* [Documento fuente]
== == ==

Consideramos a su vez de interés agregar que Rodó no tenía religiosidad, por lo tanto no estaba pensando ni en el retorno de Cristo ni en la llegada de “otro enviado de Dios”, habiendo sido muy clara su adhesión a la política de la época que puso en práctica la separación de la iglesia del Estado y sólo cuestionó el retiro de los crucifijos de los Hospitales Públicos, por considerarlos un símbolo de la caridad cristiana, que según él, representaba la noble y sacrificada tarea de las monjas en la atención de los enfermos, si bien  significaba además otras cosas no tan nobles.

La mención a “todas las torturas ensayadas sobre el verbo” refleja una cruda realidad y podemos asegurar que el Verbo Logosófico es de tal integridad, coherencia y ética, que merece ser escrito con mayúscula. Nos brinda certezas y nos devuelve la confianza, al observar que toda esta nueva concepción de la vida estuvo siempre precedida por la exigencia de su autor de no creer en su palabra. Cada uno debe hacer el máximo esfuerzo por capacitarse y así poder verificar sus afirmaciones en la propia vida. O sea la máxima garantía que puede ofrecer una ciencia.

Aquella “esperanza mesiánica” referida por Rodó ha sido satisfecha, porque González Pecotche fue sin duda hijo de Dios, como lo somos todos los seres humanos, pero con un espíritu de una gran evolución lo que lo ubica como uno de “los grandes iniciados” de la humanidad y sin duda hubiera integrado la obra de Schuré que lleva precisamente ese título, si lo hubiera podido conocer.

Cuando se refiere a la alegría y a la lucha, evocamos de inmediato uno de los tantos Axiomas de Raumsol –pseudónimo del Creador de la Logosofía- que dice: “La alegría del triunfo jamás podría ser experimentada si no existiera la lucha que es la que determina la oportunidad de vencer”, que resume la esencia de la actitud que le propone adoptar al ser humano ante la vida y de la cual fue ejemplo.

Podemos afirmar, que alguna de esas “muchas inquietudes para las que todavía –en 1900- no se ha inventado un nombre” son, el proceso de evolución consciente, la redención de sí mismo, el cuarto reino o reino hominal y la herencia de sí mismo, instituidos por esta Ciencia Humanista. Y es la Fundación Logosófica la que tiene por finalidad poner a disposición de los interesados, los elementos necesarios para poder verificar todas estas afirmaciones en su propia vida.

Cuando finalizamos la primera parte de este artículo, publicada en el número anterior de esta revista, adelantamos que también haríamos reflexiones sobre los motivos por los cuales considerábamos que el pensamiento de Rodó se había esfumado a lo largo del tiempo. Expresamos ahora al respecto, que el mismo se fue debilitando por varias razones.

Primero, porque  él mismo aceptó en este artículo referido ahora, que se reconocía incapaz de revertir esa situación de decadencia, ni sabía de quien pudiera hacerlo y por ello cifraba sus esperanzas en “el que vendrá” a satisfacerlas, con la certeza de su inminente aparición.

== == ==

* [Extractos de datos]
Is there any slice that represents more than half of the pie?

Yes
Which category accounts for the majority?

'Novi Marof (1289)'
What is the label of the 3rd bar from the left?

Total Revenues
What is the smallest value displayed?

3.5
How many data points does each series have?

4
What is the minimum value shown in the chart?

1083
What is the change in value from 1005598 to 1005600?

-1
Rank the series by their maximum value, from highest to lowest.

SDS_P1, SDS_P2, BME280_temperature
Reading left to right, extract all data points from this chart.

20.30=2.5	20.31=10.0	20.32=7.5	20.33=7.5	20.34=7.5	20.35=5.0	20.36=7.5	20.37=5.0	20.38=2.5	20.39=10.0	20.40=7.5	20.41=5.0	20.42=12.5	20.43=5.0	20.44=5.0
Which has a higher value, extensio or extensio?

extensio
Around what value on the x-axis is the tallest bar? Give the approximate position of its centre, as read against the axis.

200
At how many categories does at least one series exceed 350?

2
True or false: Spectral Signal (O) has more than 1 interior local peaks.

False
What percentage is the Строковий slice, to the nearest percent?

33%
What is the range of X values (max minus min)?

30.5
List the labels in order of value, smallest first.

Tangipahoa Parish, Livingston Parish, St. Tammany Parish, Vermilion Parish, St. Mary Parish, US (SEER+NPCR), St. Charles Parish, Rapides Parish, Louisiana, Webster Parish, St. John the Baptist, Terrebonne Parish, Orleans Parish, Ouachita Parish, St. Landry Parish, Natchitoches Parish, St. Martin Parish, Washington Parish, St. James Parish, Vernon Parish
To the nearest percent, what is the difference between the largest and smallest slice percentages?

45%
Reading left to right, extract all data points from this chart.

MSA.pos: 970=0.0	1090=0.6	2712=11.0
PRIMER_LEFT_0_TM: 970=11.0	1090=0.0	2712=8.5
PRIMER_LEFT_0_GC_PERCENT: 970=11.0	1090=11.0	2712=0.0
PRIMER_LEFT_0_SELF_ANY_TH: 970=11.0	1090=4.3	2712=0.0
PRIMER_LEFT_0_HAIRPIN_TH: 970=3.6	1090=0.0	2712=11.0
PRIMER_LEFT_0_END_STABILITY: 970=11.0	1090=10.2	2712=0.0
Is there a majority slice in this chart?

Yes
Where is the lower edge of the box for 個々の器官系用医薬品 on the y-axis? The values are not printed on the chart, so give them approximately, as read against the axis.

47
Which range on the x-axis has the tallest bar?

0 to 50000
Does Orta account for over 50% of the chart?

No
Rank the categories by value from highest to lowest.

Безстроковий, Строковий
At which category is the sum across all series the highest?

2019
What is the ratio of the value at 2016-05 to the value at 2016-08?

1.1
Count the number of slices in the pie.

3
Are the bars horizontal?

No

== == ==

* [Qué se pide] Por favor, vuelve a escribir del texto sobre Rodó todo el fragmento que va desde "Cuando finalizamos la" hasta "su inminente aparición.", sin cambiar nada.

* [Resultado de la tarea]
Cuando finalizamos la primera parte de este artículo, publicada en el número anterior de esta revista, adelantamos que también haríamos reflexiones sobre los motivos por los cuales considerábamos que el pensamiento de Rodó se había esfumado a lo largo del tiempo. Expresamos ahora al respecto, que el mismo se fue debilitando por varias razones.

Primero, porque  él mismo aceptó en este artículo referido ahora, que se reconocía incapaz de revertir esa situación de decadencia, ni sabía de quien pudiera hacerlo y por ello cifraba sus esperanzas en “el que vendrá” a satisfacerlas, con la certeza de su inminente aparición.